Researchers at the University of Pennsylvania's Perelman School of Medicine have developed a groundbreaking method for safely delivering therapeutic DNA to cells using lipid nanoparticles (LNPs), potentially transforming treatment approaches for millions of patients with chronic diseases including heart disease, diabetes, and cancer.
The innovative technique, recently published in Nature Biotechnology, successfully overcomes decades-long safety barriers that previously prevented effective DNA delivery to cells. This advancement could represent the next frontier in genetic medicine following the mRNA revolution that led to COVID-19 vaccines.
Overcoming a 20-Year Challenge in Genetic Medicine
"For 20 years, DNA delivery with LNPs has been a major goal in this field," explained Jake Brenner, MD, PhD, assistant professor of Medicine and Pharmacology at Penn. "We're picking up where mRNA left off to tackle bigger challenges."
The research builds directly on the genetic medicine revolution pioneered at Penn by Nobel Prize winners Katalin Kariko, PhD, and Drew Weissman, MD, PhD, who developed the technology for safe mRNA delivery that became fundamental to COVID-19 vaccines.

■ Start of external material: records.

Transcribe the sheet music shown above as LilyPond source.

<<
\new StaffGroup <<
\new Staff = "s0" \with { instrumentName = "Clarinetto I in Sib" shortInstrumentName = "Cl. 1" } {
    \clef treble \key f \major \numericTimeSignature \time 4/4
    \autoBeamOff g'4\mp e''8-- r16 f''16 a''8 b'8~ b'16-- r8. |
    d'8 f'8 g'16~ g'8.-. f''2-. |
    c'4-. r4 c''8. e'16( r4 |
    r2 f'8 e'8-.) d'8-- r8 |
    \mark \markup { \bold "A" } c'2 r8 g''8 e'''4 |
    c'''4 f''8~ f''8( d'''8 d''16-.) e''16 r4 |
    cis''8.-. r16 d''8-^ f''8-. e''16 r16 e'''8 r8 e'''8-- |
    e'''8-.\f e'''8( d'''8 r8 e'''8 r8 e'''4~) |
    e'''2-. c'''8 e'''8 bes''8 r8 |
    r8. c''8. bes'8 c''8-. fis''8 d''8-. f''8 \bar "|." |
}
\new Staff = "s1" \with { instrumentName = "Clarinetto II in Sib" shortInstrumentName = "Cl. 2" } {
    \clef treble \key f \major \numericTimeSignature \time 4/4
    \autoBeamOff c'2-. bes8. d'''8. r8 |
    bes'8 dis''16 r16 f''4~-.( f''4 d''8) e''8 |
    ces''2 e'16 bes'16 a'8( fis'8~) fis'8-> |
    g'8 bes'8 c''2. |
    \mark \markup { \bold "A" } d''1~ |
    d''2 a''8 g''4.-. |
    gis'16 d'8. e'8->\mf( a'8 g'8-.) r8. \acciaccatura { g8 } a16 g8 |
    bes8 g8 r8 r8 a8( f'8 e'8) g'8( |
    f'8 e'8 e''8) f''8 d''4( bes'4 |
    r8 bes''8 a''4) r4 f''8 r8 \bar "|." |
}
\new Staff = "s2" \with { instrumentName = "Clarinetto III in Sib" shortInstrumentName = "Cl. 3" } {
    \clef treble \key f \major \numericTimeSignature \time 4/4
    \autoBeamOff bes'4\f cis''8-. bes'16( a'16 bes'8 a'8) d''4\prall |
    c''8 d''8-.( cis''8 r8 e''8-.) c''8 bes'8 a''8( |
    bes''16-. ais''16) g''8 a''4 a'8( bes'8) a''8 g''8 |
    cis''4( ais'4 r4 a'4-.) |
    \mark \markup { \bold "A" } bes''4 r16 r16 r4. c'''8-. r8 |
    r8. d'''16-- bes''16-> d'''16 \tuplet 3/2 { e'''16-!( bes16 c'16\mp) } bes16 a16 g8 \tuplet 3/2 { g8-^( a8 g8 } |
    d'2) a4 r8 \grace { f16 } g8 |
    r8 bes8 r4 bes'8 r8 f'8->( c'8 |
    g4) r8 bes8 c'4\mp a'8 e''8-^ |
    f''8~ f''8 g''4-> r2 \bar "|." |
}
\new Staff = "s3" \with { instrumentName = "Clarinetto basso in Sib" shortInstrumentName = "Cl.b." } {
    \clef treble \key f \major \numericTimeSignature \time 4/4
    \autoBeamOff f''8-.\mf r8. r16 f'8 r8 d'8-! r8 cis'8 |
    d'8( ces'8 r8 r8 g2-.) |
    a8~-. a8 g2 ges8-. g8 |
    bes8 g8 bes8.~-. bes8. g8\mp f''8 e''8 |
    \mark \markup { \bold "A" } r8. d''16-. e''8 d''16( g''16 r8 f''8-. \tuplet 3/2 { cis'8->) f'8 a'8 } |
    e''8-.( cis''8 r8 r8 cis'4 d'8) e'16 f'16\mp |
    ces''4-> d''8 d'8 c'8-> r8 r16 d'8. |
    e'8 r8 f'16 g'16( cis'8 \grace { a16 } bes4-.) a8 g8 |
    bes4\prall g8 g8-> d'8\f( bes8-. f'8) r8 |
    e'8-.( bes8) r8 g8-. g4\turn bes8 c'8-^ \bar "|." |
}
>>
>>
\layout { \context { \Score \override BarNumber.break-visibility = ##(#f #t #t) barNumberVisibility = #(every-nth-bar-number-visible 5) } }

While mRNA therapies have advanced rapidly in recent years, they face significant limitations for treating chronic conditions. mRNA breaks down quickly in the body—typically within hours—and cannot easily target specific cell types. DNA delivery offers a compelling alternative, as DNA remains active in cells for months or even years and can be programmed to function only in targeted cells.
However, previous attempts to use LNPs for DNA delivery triggered severe immune reactions. When loaded into standard mRNA-LNPs, DNA proved lethal to 100% of healthy mice in laboratory tests, creating what seemed to be an insurmountable safety barrier.
The STING Pathway and Safety Solution
Brenner's team identified the root cause of these dangerous reactions: DNA-carrying LNPs activated the body's STING (stimulator of interferon genes) pathway—a defensive mechanism that normally helps fight infections but causes harmful inflammation when inappropriately triggered.
The researchers initially explored nucleotide modifications similar to those used by Kariko and Weissman to make mRNA delivery safe. When this approach proved ineffective for DNA delivery, they discovered a critical alternative: nitro-oleic acid (NOA), a natural anti-inflammatory molecule produced by cells.
By incorporating NOA into the DNA-carrying particles, the team completely eliminated the fatal reactions that had previously made this approach impossible. In laboratory tests, all mice receiving the improved DNA delivery system survived.
Advantages Over Existing Gene Therapy Approaches
The new DNA-LNP system offers several significant advantages over both mRNA therapies and viral vector-based gene therapies:
- Extended Duration: Treated cells produced therapeutic proteins for approximately six months from a single dose—dramatically longer than the few hours typical of mRNA therapies
- Larger Payload Capacity: The system can carry larger genetic instructions compared to viral methods
- Reduced Immune Reactions: The approach causes fewer immune reactions than viral vectors
- Precise Targeting: DNA-LNPs can target specific cells more precisely
- Repeat Administration: Unlike viral vectors, the treatment can be given multiple times without losing effectiveness
"This technology holds incredible promise—not just to treat diseases, but to fundamentally change how we address health challenges that affect millions," Brenner stated. "It builds directly on Penn's pioneering work in mRNA and represents the next generation of precision medicine."
Future Directions
The research team is now focused on further refining the technology and testing its effectiveness in different tissues and disease models. The potential applications span numerous chronic conditions that affect millions of patients worldwide.
The research was funded in part by the American Heart Association (24PRE1195406) and the National Institute for Health (R01-HL-153510, R01-HL160694, R01-HL164594, and R21-AI153064).
The study, titled "Safer non-viral DNA delivery using lipid nanoparticles loaded with endogenous anti-inflammatory lipids," was published in Nature Biotechnology (doi: 10.1038/s41587-025-02556-5).